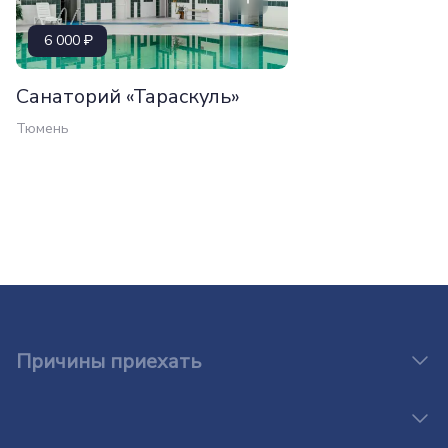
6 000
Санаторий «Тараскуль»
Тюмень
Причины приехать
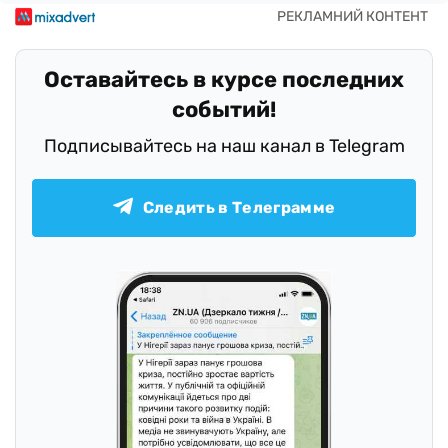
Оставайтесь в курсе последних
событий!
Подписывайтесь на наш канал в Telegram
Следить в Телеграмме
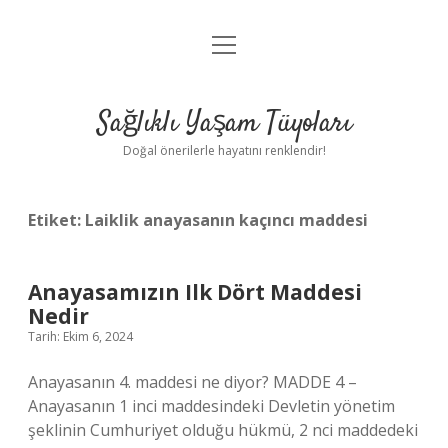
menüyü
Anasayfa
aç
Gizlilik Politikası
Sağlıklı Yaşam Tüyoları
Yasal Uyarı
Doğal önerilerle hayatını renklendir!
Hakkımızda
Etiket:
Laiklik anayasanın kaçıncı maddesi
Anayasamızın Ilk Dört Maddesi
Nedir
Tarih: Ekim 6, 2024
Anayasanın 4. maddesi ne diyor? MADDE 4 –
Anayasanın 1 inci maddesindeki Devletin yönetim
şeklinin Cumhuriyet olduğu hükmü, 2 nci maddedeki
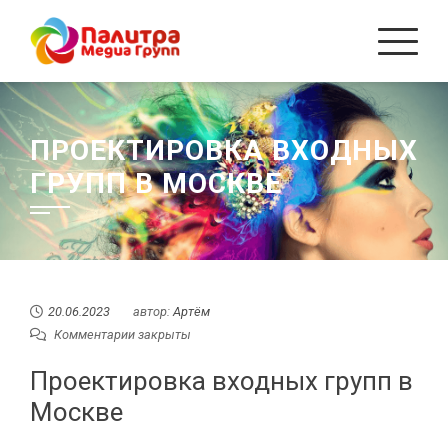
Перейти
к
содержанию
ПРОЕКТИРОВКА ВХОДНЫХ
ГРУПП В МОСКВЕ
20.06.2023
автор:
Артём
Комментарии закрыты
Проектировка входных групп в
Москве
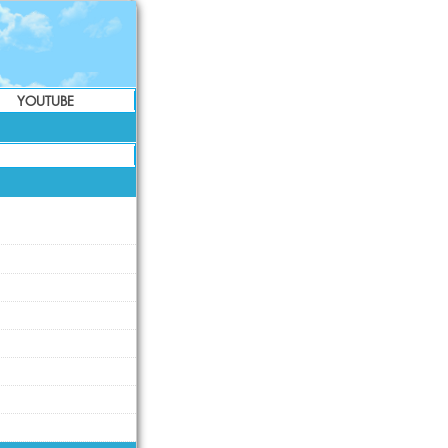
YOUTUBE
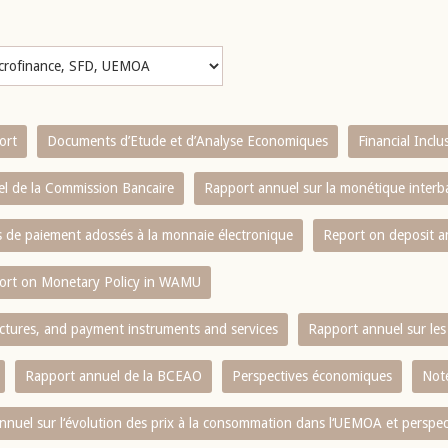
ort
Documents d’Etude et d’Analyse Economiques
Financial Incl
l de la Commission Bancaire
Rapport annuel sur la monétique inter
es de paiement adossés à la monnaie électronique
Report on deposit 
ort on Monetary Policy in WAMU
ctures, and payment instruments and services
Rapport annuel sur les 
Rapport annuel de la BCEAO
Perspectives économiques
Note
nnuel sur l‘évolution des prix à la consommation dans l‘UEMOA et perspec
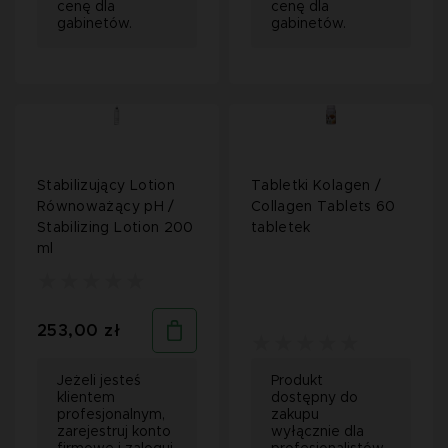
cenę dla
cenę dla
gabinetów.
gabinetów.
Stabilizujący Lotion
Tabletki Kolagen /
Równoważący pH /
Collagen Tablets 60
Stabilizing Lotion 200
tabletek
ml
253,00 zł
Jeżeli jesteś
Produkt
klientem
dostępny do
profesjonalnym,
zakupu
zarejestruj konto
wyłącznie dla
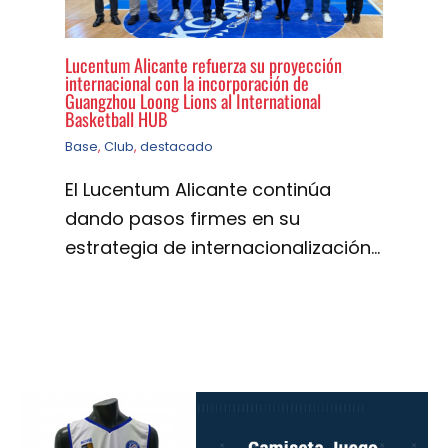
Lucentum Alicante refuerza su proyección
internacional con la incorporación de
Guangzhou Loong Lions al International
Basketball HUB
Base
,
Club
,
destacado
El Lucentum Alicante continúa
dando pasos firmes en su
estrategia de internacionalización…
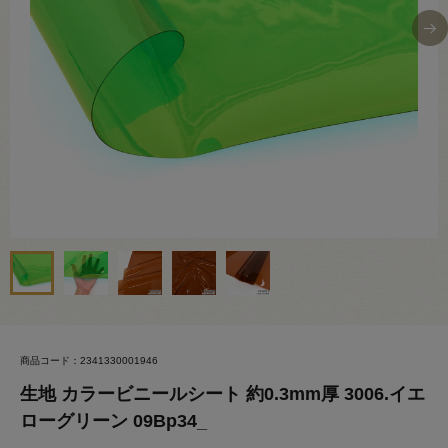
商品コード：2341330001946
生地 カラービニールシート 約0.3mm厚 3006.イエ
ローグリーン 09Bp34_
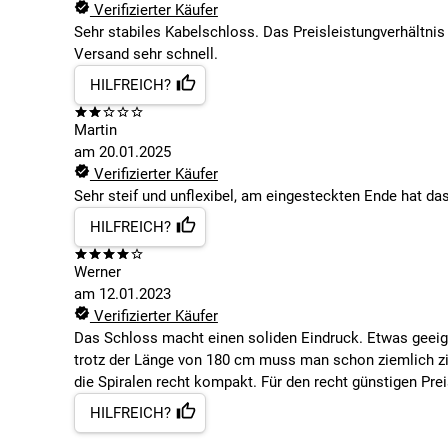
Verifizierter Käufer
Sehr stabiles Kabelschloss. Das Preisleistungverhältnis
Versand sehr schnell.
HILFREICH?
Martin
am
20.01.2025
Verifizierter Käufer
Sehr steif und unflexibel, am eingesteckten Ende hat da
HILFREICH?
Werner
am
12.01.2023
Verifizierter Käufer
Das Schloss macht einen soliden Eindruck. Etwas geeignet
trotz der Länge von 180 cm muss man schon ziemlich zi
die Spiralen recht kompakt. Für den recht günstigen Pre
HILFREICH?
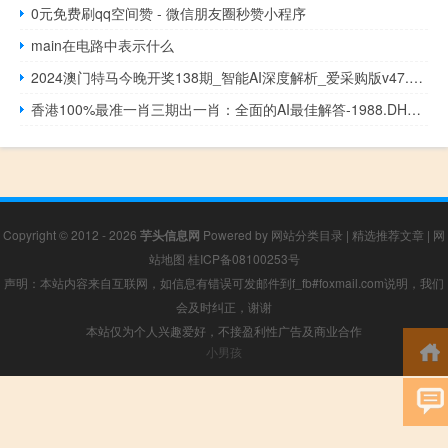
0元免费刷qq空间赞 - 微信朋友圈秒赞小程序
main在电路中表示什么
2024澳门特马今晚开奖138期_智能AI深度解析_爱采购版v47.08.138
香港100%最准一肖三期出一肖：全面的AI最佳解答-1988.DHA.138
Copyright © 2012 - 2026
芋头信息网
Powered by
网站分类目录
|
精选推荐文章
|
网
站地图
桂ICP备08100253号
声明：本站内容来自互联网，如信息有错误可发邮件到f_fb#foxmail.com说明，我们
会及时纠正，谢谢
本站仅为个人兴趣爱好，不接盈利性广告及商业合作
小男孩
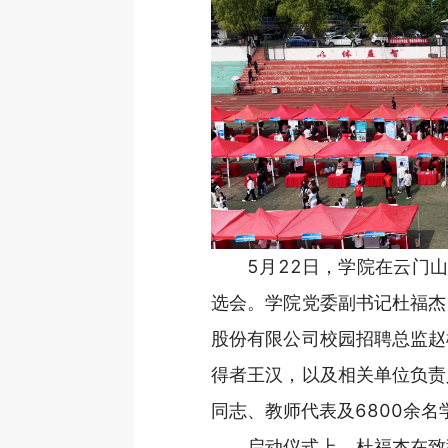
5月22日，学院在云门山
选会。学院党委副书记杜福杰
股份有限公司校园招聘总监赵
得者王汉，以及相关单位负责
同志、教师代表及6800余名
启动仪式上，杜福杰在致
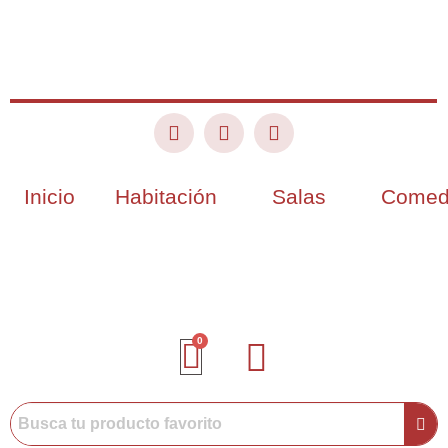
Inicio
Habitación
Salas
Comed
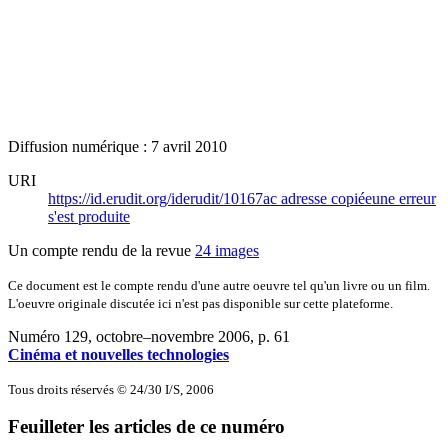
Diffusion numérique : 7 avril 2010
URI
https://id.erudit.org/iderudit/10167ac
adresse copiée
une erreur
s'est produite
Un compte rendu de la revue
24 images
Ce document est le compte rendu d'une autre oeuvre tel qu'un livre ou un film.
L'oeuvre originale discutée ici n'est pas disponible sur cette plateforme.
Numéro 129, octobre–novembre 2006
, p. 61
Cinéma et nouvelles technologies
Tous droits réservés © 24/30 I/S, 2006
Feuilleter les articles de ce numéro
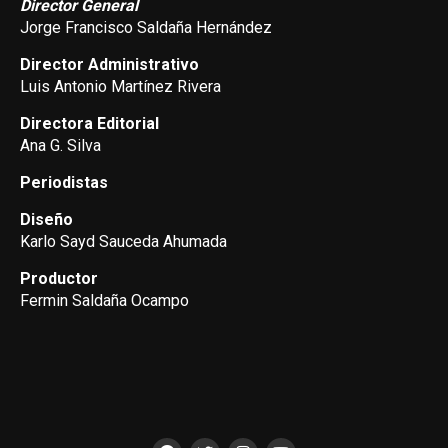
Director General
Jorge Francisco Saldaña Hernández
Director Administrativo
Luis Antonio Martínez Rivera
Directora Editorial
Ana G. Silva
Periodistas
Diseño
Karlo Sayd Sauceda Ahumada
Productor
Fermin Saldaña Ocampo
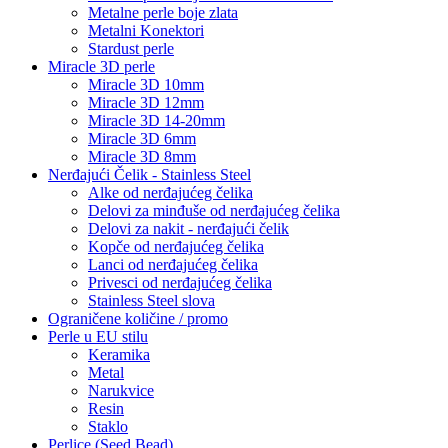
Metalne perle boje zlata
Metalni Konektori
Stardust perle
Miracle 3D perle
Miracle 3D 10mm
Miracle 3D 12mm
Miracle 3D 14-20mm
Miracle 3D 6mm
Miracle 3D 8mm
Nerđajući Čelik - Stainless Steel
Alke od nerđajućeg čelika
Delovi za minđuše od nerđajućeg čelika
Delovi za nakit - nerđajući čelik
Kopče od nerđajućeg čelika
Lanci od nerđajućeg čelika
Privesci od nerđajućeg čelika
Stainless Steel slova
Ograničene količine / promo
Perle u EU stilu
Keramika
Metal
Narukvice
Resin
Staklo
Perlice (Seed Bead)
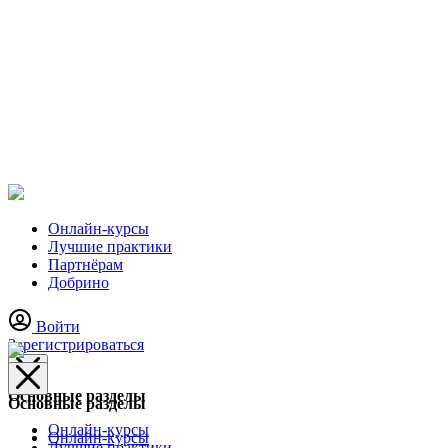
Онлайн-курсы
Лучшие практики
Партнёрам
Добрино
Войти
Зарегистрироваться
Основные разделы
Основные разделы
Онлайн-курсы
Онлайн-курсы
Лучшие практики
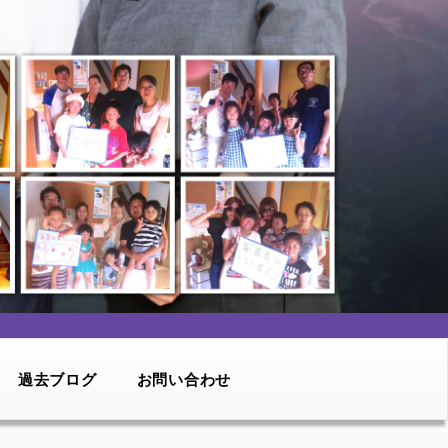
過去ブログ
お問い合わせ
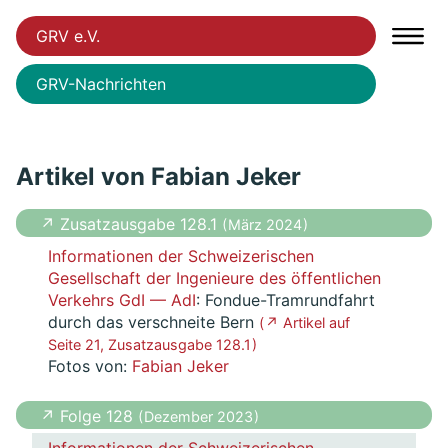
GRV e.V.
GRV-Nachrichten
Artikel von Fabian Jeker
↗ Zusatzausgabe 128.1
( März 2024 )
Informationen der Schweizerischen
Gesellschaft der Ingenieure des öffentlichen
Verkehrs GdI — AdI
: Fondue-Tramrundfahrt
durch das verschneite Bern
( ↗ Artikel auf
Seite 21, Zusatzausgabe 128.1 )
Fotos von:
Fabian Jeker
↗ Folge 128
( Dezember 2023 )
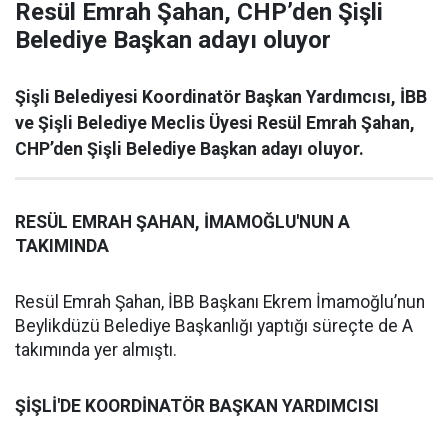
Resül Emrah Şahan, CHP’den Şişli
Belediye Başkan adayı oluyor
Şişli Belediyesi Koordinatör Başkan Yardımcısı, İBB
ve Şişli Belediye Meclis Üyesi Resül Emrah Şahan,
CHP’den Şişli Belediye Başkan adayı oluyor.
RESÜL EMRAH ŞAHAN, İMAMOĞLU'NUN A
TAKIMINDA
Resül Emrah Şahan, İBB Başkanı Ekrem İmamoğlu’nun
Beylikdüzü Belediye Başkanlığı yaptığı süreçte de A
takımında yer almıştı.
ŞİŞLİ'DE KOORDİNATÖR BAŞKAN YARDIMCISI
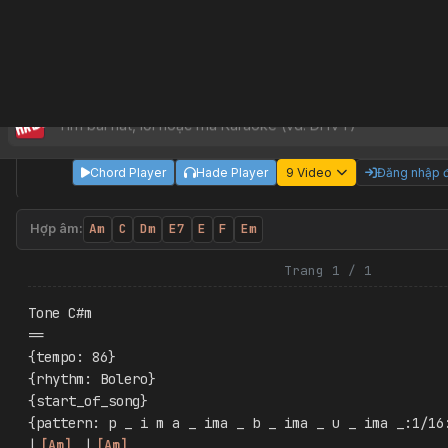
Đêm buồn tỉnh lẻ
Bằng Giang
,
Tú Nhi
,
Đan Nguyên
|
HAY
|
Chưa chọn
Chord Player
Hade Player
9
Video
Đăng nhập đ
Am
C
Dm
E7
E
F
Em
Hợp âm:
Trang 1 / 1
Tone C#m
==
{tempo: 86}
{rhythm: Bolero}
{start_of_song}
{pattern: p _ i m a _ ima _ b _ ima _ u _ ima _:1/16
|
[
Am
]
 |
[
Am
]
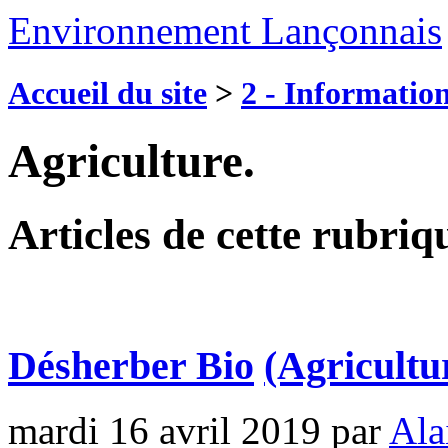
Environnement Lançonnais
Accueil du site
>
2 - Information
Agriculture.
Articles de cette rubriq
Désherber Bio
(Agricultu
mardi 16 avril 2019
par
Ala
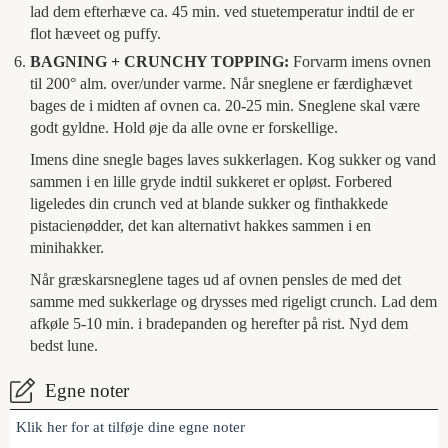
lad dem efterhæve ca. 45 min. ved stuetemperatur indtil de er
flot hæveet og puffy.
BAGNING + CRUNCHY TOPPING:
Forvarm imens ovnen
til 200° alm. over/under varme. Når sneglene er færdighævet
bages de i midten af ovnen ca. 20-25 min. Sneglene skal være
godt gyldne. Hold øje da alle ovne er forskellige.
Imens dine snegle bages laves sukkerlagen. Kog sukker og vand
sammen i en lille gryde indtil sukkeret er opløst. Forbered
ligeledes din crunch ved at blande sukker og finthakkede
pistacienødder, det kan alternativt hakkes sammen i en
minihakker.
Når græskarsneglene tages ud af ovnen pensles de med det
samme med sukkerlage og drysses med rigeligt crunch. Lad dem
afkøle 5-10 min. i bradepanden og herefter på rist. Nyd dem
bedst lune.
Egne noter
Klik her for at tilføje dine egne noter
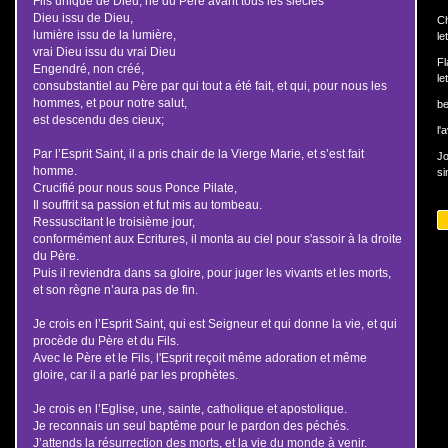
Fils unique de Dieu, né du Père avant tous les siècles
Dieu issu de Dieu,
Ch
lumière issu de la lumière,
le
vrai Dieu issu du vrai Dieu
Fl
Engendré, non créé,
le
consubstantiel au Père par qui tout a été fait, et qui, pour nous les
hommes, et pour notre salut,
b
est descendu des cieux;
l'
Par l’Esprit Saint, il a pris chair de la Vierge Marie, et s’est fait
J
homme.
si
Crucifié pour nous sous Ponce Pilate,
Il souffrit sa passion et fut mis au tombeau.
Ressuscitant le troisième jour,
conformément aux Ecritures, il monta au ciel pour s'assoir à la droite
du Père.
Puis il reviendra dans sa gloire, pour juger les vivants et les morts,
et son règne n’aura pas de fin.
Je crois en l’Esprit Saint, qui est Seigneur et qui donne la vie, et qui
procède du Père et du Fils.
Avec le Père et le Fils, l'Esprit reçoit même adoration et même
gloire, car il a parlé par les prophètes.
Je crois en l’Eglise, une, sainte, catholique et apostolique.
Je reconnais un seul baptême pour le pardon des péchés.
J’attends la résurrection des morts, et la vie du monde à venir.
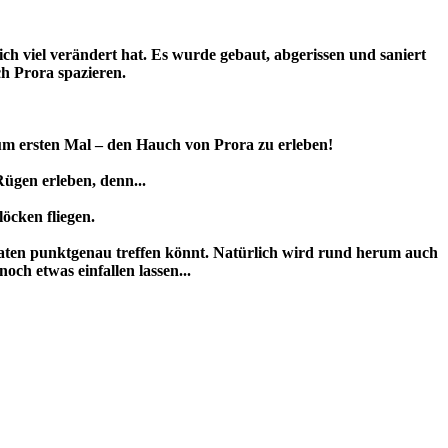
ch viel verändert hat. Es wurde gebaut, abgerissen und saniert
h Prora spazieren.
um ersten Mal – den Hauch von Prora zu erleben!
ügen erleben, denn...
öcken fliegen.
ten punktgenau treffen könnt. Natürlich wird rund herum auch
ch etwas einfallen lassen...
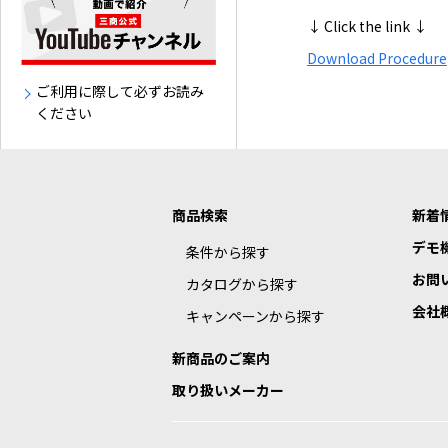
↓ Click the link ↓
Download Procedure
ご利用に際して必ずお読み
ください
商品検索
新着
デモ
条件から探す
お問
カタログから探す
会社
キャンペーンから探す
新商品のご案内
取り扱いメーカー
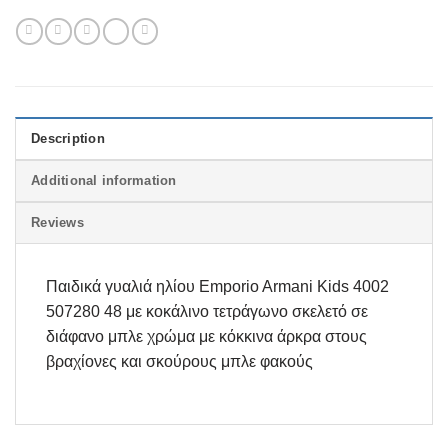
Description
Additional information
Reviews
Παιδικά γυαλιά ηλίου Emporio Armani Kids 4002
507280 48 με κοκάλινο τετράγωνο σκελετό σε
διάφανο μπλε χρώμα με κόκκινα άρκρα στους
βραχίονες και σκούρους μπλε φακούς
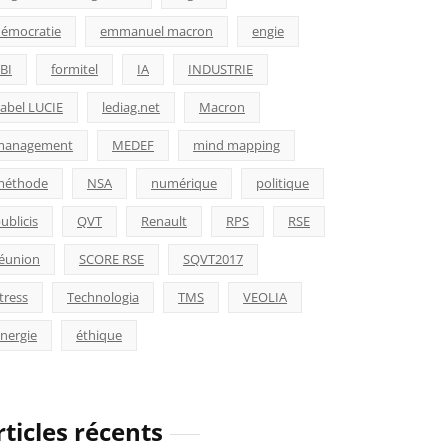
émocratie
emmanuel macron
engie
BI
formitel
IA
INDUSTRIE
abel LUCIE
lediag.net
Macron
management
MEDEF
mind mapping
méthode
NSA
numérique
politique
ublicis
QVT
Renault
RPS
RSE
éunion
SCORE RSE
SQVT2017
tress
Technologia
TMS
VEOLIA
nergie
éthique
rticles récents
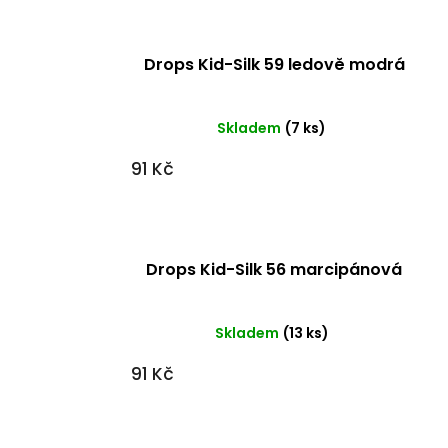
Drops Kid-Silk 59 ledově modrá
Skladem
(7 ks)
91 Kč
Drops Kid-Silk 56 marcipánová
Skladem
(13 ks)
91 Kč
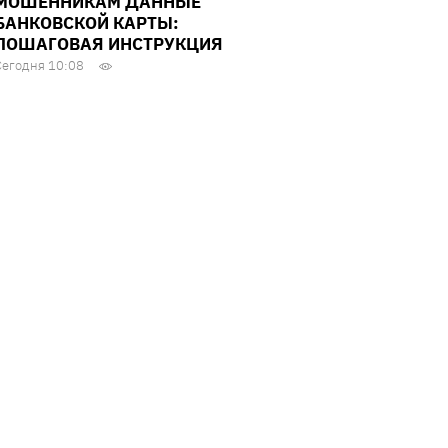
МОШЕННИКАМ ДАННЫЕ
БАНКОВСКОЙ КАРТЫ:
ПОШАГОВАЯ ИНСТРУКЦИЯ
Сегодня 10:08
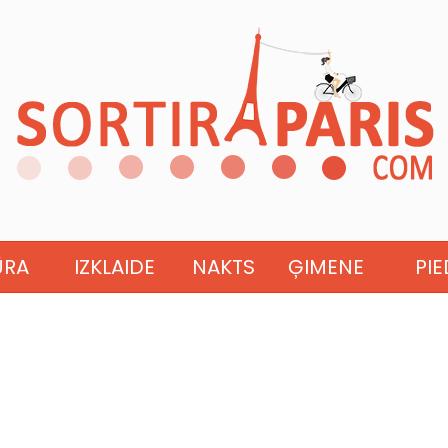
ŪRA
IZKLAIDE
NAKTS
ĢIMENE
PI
========================================
Exercise goal
Note down each line above where the word "Lotion" occurs.

Response
Stabilizujący Lotion
Stabilizing Lotion 200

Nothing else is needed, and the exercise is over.